Just one problem: Government officials may have said it would be OK to build the additional roundabout, but they never offered to pay for it. So if the Pelkingtons and Parkview want it – and it appears they do – they'll have to provide the land and the $1.8 million or so needed for construction.
Negotiations are ongoing, but finances should not be a major problem. The Pelkingtons in January settled their lawsuit for $326,800, their land has plenty of development potential and Molly's father is John Tippmann Sr., a prominent local businessman. Parkview, meanwhile, has already paid $14 million toward the cost of the I-69 interchange and improvements to Diebold. What's another few hundred thousand dollars?
In the meantime, Niezer said, INDOT will shorten the barrier so the Pelkingtons have access to their driveway from either direction.
And so, just maybe, everybody really will live happily ever after.
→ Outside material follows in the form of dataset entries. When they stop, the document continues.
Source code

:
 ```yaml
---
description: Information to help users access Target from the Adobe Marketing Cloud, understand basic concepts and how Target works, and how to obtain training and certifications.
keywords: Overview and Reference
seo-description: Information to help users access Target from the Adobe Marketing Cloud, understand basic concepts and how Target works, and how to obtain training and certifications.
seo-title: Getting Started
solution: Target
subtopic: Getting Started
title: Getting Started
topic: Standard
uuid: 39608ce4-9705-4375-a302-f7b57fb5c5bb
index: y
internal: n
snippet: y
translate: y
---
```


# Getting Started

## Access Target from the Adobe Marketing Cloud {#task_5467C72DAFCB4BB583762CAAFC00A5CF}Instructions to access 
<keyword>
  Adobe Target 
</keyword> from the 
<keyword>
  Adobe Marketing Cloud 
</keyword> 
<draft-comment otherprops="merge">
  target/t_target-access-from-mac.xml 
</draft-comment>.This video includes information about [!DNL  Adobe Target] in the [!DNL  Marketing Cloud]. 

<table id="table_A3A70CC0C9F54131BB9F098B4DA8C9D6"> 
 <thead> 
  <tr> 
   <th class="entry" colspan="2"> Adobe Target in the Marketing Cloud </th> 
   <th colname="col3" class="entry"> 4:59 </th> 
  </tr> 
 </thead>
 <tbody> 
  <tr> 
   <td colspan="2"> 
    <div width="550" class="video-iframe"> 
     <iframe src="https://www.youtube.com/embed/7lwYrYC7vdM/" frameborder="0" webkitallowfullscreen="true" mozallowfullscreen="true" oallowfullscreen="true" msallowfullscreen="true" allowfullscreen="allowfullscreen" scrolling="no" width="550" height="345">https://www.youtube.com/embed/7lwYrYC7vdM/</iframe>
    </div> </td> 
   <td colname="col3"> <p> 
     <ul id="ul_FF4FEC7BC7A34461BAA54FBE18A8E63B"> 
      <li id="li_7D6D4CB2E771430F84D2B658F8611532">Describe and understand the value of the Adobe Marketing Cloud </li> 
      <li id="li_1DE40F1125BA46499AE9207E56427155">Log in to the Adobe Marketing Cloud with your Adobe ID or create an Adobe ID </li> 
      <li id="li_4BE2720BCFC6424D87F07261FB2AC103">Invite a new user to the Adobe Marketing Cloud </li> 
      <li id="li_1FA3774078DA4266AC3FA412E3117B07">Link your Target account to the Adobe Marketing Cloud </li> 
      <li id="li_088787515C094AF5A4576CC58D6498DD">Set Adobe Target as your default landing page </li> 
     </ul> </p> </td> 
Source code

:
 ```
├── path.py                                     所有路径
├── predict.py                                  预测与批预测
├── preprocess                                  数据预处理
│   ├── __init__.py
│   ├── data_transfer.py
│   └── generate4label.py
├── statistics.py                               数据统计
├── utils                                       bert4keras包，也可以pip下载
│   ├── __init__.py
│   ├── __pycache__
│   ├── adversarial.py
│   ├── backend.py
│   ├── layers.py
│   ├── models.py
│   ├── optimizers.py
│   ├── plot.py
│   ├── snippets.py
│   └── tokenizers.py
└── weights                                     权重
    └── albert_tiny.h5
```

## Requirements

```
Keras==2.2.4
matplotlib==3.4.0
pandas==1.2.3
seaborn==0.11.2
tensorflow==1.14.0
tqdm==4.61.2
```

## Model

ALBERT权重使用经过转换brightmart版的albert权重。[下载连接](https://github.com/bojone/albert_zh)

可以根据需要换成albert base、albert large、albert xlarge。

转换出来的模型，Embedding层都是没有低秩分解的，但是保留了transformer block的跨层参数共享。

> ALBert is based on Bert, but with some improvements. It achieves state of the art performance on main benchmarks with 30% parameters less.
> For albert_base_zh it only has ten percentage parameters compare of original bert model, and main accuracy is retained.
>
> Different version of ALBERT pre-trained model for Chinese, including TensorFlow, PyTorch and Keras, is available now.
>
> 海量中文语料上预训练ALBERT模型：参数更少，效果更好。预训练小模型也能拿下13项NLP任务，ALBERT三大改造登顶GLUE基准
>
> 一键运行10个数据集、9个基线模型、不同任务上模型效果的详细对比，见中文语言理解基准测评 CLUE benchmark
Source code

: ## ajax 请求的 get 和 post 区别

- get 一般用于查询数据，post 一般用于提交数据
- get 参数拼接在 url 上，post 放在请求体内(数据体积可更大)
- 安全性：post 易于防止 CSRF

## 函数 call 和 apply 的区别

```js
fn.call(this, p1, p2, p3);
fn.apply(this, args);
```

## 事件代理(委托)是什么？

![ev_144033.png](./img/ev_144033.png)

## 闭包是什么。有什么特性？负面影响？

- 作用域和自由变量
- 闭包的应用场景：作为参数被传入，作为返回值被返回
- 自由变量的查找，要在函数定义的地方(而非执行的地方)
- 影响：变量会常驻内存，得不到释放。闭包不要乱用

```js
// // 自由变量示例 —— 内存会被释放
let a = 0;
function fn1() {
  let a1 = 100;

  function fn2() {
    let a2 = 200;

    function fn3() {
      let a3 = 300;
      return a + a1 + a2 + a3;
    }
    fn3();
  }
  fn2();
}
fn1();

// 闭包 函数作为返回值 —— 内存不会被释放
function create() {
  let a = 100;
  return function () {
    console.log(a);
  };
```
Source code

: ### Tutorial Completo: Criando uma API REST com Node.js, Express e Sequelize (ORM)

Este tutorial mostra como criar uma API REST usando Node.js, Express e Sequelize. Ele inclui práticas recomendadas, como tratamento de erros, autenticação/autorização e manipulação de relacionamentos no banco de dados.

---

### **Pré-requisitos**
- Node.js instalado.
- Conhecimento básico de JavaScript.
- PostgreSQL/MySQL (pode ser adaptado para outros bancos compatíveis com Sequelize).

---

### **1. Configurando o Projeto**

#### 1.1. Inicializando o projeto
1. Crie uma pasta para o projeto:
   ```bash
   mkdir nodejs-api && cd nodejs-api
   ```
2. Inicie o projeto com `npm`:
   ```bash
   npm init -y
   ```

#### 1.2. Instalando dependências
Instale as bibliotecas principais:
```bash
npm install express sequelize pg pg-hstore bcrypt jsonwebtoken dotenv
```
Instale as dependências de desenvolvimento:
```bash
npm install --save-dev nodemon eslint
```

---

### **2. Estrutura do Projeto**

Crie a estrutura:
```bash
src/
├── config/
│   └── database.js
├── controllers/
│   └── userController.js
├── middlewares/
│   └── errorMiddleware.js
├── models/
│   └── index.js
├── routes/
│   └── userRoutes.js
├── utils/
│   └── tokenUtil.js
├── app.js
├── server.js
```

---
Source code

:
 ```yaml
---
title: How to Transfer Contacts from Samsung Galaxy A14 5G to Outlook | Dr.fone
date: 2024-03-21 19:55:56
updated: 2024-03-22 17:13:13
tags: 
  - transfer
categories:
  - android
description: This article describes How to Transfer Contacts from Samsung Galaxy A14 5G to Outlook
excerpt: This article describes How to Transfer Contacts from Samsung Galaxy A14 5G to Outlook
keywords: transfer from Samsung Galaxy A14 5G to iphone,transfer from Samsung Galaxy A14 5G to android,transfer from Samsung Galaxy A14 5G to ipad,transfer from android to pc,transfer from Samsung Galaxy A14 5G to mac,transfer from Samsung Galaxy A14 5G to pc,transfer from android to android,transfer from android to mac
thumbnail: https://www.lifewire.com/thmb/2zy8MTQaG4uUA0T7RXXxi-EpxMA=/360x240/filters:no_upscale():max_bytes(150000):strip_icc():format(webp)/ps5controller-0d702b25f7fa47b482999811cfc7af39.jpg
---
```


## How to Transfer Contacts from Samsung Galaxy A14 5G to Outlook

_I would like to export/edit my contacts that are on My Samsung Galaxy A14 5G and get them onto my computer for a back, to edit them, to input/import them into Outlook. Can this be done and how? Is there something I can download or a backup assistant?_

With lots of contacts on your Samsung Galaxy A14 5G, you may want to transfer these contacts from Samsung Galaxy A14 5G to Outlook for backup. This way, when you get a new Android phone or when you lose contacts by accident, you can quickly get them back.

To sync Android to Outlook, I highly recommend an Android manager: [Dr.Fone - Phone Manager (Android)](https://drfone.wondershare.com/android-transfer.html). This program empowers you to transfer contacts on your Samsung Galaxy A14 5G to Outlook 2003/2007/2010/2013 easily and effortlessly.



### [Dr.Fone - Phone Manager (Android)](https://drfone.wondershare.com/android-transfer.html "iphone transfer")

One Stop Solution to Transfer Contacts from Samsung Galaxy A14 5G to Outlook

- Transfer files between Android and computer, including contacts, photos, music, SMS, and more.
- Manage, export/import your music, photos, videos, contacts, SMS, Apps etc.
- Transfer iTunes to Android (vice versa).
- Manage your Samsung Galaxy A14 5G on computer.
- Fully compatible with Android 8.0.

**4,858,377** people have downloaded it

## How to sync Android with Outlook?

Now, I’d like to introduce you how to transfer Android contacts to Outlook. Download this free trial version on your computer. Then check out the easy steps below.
The Pelkingtons and Parkview get better access to their property, the family may get a higher price for its land, which may be more attractive to businesses that would pay taxes and create jobs, and the public gets improved roads and economic development at no public expense.
Still, Niezer raises a key point: If state and local officials are as serious about creating jobs as officials claim it is, why design a project that could limit development near a potentially lucrative Interstate interchange?
“But what truly is 'economic development?' ” asked Dan Avery, executive director of the Northeastern Indiana Regional Coordinating Council, a transportation planning agency. Avery has no problem with the proposed roundabout but also defends the original design, arguing that safe, well-functioning roads are also conducive to job growth.
Would the likely outcome have been different had not Parkview and a politically savvy and affluent family not been involved? Quite possibly. But that doesn't mean we shouldn't take happy endings where we find them.